(Human keypoint data)
-- -- --

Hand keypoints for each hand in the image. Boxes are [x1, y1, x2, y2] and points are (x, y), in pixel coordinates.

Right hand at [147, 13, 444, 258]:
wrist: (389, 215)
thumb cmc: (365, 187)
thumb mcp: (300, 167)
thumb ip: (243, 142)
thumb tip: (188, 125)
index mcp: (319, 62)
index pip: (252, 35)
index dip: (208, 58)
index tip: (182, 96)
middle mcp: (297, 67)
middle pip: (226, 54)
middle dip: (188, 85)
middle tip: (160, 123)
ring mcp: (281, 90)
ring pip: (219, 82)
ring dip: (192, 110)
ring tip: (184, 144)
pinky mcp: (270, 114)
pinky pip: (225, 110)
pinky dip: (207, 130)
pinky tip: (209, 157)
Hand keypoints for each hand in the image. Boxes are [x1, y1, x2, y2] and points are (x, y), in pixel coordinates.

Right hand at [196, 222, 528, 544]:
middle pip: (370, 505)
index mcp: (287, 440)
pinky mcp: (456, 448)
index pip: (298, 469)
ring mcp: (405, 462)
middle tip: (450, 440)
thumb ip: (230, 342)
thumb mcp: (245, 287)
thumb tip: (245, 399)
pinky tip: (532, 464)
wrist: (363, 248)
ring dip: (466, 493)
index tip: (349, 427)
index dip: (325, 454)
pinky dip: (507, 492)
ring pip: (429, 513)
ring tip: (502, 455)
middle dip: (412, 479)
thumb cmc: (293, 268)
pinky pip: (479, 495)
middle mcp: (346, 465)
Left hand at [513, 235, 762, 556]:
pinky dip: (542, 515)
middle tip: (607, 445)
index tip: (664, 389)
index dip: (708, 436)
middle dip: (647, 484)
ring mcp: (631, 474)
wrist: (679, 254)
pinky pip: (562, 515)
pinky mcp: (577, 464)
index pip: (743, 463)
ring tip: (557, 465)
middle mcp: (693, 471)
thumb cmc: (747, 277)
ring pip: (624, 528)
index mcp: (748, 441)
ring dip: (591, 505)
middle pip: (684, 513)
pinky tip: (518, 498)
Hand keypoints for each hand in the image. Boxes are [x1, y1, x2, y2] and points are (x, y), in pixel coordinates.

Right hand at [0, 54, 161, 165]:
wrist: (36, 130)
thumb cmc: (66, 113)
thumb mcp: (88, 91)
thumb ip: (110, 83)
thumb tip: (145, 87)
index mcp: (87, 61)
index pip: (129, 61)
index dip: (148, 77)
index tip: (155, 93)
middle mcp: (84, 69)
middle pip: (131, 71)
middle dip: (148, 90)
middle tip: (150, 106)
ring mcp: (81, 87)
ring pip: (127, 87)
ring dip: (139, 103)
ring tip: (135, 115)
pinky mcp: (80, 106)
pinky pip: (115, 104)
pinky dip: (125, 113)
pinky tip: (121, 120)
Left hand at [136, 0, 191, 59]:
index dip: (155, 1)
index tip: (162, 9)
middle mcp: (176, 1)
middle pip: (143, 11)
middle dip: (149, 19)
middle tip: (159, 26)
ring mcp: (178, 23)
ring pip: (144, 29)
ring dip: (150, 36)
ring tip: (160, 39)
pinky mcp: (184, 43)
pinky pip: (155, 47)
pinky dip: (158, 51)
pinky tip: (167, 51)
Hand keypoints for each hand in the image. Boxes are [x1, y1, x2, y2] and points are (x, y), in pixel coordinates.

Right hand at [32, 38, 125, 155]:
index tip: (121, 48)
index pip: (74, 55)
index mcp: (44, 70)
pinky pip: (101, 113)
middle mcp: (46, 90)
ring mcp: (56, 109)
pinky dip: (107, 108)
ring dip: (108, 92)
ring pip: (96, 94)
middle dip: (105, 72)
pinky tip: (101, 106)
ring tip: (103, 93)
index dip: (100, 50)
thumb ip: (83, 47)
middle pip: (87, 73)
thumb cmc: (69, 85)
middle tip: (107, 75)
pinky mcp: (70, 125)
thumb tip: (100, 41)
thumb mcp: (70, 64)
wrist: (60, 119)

-- -- --

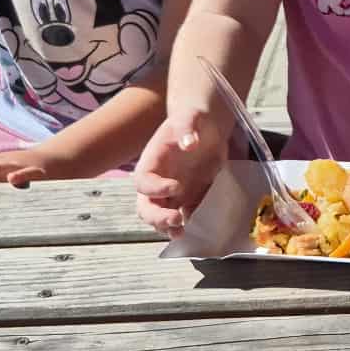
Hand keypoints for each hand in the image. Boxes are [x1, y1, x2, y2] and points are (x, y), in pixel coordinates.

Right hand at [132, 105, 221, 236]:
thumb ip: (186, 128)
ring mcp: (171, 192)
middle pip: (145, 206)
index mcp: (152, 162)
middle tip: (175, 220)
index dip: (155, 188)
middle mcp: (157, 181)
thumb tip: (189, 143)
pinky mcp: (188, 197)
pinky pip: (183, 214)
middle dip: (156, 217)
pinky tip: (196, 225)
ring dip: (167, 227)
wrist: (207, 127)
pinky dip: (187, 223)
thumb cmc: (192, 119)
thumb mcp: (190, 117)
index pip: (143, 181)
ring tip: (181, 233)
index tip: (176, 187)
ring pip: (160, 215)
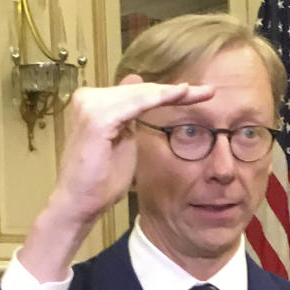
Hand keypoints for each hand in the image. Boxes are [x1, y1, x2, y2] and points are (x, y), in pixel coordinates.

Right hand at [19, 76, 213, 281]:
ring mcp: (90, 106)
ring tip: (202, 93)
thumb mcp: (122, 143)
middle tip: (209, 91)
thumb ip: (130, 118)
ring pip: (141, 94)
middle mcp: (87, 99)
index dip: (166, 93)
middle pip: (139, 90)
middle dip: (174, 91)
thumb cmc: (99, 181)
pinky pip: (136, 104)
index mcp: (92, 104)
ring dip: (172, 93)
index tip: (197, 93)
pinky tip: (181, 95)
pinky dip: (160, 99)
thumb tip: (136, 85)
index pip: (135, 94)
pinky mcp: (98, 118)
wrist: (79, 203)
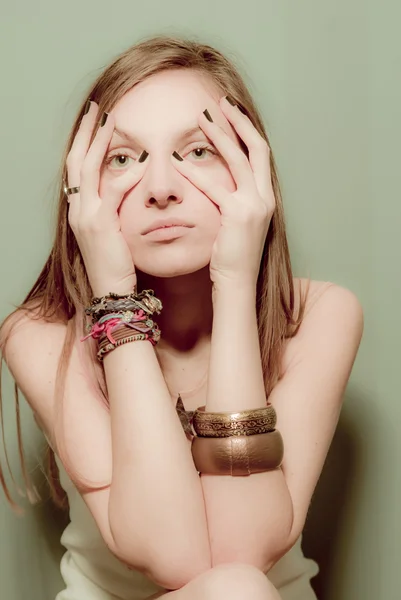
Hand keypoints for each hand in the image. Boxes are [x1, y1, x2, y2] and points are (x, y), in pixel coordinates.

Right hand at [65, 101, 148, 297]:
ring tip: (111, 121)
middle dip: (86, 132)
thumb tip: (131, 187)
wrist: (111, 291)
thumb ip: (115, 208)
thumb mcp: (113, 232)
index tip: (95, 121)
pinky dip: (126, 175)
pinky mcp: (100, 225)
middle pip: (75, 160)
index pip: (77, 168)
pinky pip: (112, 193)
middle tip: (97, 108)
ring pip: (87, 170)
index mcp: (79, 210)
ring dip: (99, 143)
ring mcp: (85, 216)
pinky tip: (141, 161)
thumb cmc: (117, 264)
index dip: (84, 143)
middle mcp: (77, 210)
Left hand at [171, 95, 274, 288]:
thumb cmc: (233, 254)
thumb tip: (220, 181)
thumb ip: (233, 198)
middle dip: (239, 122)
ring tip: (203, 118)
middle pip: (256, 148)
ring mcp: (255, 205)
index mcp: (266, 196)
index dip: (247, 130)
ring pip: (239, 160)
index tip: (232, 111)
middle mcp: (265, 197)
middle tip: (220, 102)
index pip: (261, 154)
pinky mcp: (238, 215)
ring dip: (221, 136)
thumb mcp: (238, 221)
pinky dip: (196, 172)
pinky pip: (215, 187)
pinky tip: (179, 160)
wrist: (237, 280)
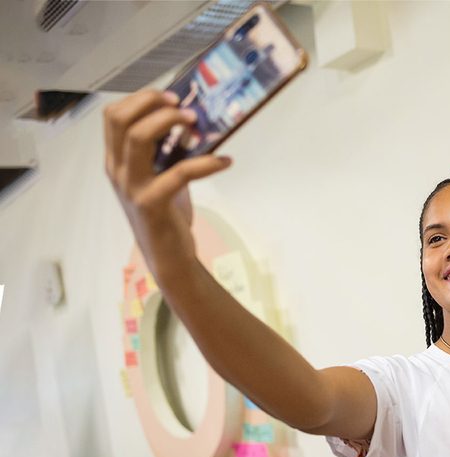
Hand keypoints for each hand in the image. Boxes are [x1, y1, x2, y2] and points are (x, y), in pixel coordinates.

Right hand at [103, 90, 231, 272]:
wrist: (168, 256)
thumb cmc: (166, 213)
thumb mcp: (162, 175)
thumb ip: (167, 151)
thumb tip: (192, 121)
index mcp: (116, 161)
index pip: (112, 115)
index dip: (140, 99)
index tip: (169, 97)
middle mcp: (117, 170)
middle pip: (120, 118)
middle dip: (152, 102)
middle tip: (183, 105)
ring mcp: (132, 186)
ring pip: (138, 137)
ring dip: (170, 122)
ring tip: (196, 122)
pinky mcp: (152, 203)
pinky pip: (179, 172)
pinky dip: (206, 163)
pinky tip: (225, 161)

-- -- --

## Work to complete
Could you restate word for word the lines above, from the one that contains "ring mcp: (405, 462)" through the one that contains "index mcp: (87, 61)", and no others?

## Solution to this task
ring mcp: (405, 462)
middle tip: (450, 440)
thumb ip: (230, 342)
thumb mcp: (245, 287)
thumb tip: (245, 399)
pinky tip: (532, 464)
wrist: (363, 248)
ring dip: (466, 493)
index tip: (349, 427)
index dip: (325, 454)
pinky dip: (507, 492)
ring pip: (429, 513)
ring tip: (502, 455)
middle dip: (412, 479)
thumb cmc: (293, 268)
pinky pip: (479, 495)
middle mcp: (346, 465)
Left hand at [513, 235, 762, 556]:
pinky dip: (542, 515)
middle tip: (607, 445)
index tip: (664, 389)
index dip: (708, 436)
middle dip: (647, 484)
ring mcp: (631, 474)
wrist: (679, 254)
pinky pip: (562, 515)
pinky mcp: (577, 464)
index pip: (743, 463)
ring tip: (557, 465)
middle mcp: (693, 471)
thumb cmc: (747, 277)
ring pip: (624, 528)
index mcp: (748, 441)
ring dip: (591, 505)
middle pip: (684, 513)
pinky tip: (518, 498)
Hand keypoints for each hand in the image. Boxes are [x1, y1, x2, y2] and points are (x, y), in pixel coordinates.

Right hand at [0, 54, 161, 165]:
wrist: (36, 130)
thumb cmc: (66, 113)
thumb mcp: (88, 91)
thumb ip: (110, 83)
thumb tip: (145, 87)
index mcp: (87, 61)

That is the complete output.